Just as The Middle Passage has its blend of insightful analysis and ranting charges, the West Indian response to its controversial points was varied. Two Caribbean writers illustrate this:
[W]hile both St. Lucian poet and playwright Derek Walcott and Jamaican novelist John Hearne admired the brilliance of the book, they criticized its content and the former observed that Naipaul wore "Victorian spectacles" on the tour, and the latter classified the book as a "lively Upper Second essay," "deeply disappointing." (Hassan 189)
In this vein, Richard Kelly notes that Naipaul's "return to Trinidad and his subsequent analysis of the place of his birth prove to be stifling psychological adventures" (76). He opines that the region's ills are presented without accompanying solutions (76). Perhaps Michael Gorra best understands the dynamics behind such responses when he discusses the charge of Naipaul's Anglo-American success resting on his being perceived as White; disappointed by his caustic remarks, West Indians felt he should have been operating as "one of them" instead (75). "Both views," Gorra continues, "depend on his not being white. Both see this as the most important thing about him; both views proceed, in an ultimately sterile debate, from Naipaul's refusal to conform to the role a nonwhite writer is expected to play" (75).

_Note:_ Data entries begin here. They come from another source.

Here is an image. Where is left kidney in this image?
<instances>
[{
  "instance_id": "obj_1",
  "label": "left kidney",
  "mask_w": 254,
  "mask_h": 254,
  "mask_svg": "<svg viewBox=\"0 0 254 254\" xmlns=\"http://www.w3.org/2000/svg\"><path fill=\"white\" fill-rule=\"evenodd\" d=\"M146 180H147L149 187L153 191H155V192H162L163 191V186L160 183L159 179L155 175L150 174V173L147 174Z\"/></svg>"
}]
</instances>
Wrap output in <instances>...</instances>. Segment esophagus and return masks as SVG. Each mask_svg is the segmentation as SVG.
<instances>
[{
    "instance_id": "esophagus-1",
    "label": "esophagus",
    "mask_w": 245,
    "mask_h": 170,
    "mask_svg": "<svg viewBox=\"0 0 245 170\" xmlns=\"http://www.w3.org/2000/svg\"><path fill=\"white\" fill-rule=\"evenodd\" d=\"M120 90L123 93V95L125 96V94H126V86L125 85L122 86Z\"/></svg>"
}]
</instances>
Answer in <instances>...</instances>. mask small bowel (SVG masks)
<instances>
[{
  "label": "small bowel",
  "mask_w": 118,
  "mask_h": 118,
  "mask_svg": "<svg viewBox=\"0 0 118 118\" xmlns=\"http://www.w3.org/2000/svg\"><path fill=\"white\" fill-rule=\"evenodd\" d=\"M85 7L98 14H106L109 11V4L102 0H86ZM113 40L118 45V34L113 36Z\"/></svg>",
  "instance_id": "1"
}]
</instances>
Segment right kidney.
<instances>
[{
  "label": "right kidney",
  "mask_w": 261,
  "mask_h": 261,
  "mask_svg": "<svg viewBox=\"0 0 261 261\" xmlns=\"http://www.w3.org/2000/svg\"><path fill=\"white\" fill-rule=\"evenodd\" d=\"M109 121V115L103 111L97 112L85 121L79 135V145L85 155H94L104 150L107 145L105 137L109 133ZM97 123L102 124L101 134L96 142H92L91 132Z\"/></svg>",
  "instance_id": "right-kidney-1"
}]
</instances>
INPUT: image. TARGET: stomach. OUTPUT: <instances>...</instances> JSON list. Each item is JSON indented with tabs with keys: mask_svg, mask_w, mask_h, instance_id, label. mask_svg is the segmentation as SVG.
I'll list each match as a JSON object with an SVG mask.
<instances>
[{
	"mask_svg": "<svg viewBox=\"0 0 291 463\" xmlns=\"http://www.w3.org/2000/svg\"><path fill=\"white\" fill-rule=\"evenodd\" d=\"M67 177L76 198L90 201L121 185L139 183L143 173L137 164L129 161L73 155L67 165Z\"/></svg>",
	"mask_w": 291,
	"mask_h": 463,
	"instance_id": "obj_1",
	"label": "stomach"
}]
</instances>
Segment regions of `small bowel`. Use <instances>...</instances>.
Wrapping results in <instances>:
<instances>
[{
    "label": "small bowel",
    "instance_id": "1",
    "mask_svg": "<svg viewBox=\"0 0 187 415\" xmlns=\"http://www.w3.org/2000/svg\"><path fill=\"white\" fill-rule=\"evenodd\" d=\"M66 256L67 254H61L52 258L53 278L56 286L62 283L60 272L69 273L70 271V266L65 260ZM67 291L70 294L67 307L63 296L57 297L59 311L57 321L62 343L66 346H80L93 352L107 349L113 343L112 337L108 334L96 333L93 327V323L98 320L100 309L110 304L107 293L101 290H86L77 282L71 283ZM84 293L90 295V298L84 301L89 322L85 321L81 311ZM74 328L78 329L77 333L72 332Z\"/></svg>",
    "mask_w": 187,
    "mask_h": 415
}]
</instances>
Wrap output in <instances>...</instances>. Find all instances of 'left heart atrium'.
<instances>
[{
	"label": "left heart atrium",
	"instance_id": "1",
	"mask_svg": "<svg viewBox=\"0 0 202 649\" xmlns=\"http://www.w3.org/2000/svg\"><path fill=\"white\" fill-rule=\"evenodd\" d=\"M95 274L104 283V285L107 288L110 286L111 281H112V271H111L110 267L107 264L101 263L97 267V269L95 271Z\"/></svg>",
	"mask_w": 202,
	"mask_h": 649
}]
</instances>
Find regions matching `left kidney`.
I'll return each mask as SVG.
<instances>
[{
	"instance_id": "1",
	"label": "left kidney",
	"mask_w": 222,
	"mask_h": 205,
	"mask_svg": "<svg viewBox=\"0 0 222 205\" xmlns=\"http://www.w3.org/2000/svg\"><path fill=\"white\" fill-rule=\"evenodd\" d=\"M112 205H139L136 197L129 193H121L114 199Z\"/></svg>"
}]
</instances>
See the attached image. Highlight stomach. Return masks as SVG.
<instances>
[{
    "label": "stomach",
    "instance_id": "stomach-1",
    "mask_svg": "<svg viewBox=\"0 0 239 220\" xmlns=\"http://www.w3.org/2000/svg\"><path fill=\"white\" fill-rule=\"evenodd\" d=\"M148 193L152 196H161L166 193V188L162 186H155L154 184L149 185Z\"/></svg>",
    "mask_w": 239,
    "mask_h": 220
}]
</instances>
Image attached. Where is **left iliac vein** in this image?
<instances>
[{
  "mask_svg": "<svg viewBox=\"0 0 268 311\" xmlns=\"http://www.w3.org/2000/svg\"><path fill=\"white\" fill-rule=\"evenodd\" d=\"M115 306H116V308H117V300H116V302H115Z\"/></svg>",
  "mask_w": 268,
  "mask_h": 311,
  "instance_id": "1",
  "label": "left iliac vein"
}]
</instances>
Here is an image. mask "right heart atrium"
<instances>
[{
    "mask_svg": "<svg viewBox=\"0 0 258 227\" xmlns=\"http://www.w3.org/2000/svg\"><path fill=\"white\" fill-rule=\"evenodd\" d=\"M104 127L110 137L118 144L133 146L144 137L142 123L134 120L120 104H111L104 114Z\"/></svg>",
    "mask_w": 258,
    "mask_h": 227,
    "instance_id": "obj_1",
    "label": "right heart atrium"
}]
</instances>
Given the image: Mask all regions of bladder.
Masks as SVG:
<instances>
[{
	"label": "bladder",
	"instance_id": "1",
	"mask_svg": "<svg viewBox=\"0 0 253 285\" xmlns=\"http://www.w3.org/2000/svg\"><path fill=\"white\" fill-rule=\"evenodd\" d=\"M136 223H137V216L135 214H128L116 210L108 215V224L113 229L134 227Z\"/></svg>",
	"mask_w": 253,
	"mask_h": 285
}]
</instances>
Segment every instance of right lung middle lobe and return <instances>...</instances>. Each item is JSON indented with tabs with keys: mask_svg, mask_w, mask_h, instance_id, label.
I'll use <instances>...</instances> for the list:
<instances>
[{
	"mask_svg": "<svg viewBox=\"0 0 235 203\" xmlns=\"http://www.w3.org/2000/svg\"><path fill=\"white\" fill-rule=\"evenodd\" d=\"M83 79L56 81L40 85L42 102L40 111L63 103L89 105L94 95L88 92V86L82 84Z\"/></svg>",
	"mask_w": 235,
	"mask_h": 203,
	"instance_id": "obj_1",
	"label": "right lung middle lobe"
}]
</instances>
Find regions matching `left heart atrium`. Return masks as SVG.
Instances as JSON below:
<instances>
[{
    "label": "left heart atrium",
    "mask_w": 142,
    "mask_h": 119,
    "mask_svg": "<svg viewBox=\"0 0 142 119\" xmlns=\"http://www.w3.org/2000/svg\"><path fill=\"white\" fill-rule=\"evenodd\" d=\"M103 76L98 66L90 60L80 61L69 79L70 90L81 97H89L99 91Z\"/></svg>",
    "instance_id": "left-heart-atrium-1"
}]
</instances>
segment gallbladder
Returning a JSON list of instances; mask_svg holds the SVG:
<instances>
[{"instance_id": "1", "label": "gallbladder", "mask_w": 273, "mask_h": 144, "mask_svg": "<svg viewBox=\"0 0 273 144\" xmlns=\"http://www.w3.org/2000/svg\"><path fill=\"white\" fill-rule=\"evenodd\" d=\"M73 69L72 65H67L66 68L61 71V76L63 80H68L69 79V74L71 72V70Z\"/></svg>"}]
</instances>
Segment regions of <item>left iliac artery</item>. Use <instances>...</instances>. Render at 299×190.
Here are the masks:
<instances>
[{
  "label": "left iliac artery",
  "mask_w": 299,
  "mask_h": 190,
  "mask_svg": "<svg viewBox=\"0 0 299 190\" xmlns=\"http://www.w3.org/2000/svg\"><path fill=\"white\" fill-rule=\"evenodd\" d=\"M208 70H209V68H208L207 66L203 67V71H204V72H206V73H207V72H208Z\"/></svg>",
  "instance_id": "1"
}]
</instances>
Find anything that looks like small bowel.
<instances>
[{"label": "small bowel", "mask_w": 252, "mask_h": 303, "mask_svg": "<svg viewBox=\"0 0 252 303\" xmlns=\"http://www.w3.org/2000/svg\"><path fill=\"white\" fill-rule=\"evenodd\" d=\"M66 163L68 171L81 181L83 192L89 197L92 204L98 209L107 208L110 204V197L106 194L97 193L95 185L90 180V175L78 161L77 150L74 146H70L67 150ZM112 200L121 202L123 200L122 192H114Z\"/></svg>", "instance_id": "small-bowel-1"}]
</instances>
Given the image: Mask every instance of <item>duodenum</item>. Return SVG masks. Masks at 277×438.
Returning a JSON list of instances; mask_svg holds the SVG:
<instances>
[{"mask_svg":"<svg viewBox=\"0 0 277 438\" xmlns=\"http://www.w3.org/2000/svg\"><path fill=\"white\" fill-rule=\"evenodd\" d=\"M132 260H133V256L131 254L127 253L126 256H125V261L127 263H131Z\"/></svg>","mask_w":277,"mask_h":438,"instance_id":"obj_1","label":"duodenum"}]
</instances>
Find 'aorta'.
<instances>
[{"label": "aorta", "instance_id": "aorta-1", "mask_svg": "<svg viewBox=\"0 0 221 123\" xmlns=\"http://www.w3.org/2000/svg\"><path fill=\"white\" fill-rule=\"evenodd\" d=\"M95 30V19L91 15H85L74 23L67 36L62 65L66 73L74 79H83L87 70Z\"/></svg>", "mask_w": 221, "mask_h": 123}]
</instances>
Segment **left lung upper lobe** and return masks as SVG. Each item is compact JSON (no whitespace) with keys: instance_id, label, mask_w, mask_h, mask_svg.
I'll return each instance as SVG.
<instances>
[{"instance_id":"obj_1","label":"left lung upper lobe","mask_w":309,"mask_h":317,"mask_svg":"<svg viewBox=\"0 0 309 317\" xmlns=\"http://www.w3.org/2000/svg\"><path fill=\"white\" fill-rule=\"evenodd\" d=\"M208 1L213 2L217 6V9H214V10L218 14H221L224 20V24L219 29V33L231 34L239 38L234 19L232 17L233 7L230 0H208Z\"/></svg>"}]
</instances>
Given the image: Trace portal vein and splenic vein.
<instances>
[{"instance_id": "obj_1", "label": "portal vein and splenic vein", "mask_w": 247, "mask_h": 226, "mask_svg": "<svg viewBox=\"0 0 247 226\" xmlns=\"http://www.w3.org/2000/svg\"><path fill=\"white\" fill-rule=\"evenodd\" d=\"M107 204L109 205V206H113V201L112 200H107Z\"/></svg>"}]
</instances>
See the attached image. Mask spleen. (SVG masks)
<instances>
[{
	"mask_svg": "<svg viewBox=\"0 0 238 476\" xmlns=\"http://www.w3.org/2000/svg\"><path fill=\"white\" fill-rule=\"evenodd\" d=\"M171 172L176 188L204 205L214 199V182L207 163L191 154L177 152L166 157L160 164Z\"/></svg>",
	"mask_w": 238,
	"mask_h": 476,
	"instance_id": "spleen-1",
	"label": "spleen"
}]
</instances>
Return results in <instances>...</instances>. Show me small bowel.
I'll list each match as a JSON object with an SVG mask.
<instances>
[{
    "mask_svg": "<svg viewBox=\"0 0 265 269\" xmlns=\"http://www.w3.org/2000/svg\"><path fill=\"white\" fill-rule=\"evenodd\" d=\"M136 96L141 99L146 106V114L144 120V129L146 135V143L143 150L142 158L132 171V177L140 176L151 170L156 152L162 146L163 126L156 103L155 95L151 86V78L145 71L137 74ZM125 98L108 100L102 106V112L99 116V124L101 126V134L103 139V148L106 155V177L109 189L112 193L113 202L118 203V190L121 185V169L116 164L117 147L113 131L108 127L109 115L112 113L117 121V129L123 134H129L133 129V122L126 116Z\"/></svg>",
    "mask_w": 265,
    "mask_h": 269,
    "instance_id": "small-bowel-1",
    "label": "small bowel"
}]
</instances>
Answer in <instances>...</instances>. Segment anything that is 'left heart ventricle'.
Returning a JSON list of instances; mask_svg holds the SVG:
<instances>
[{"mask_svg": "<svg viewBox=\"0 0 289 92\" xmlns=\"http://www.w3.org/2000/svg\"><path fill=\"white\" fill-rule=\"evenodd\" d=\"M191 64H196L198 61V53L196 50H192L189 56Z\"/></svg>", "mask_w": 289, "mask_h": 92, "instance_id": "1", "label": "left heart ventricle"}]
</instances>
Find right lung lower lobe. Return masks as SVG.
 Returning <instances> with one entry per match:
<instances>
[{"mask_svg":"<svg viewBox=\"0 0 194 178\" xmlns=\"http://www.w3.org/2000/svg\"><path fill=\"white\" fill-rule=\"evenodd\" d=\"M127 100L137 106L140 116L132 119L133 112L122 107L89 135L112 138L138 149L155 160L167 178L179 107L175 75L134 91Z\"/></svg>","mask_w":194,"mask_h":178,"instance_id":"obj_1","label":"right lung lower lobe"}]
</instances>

There is merit in the above objections--and more objections could justifiably be made. Nevertheless, it seems that Naipaul is due a measure of qualified commendation, however flawed and injudiciously rendered his vision at times may be. He is to be praised for possessing the bravery of soul to publicly attempt an exorcism of the regional demons that have plagued his being since birth. Through his artistic flagellation, West Indians are presented with the task of remedying ills in their society that can be closeted no longer. He must be respected for performing the artist's fundamental role: he presents the world as he sees it without fear of the consequences. In the final analysis, it is the reader's function to sift through The Middle Passage, accepting its embedded kernels of truth and discarding the irritating chaff that often covers them.
Boxhill, Anthony. V.S. Naipaul's Fiction: In Quest of The Enemy. Fredericton, N.B., Canada: York Press, 1983.
Gorra, Michael. After Empire: Scott, Naipaul, and Rushdie. Chicago: The University of Chicago Press, 1997.
Gurr, Andrew. Writers in Exile: The Identity of Home in Modern Literature. Sussex, England: The Harvester Press, 1981.
Hassan, Dolly Zulakha. V.S. Naipaul and the West Indies. New York: Peter Lang, Inc., 1989.
Kelly, Richard. V.S. Naipaul. New York: The Continuum Publishing Company, 1989.
King, Bruce. Modern Novelists: V.S. Naipaul. New York: St. Martin's Press, 1993.
Naipaul, V.S. The Middle Passage: The Caribbean Revisited. 1962. Harmondsworth, Middlesex, England: Penguin Books Ltd, 1969.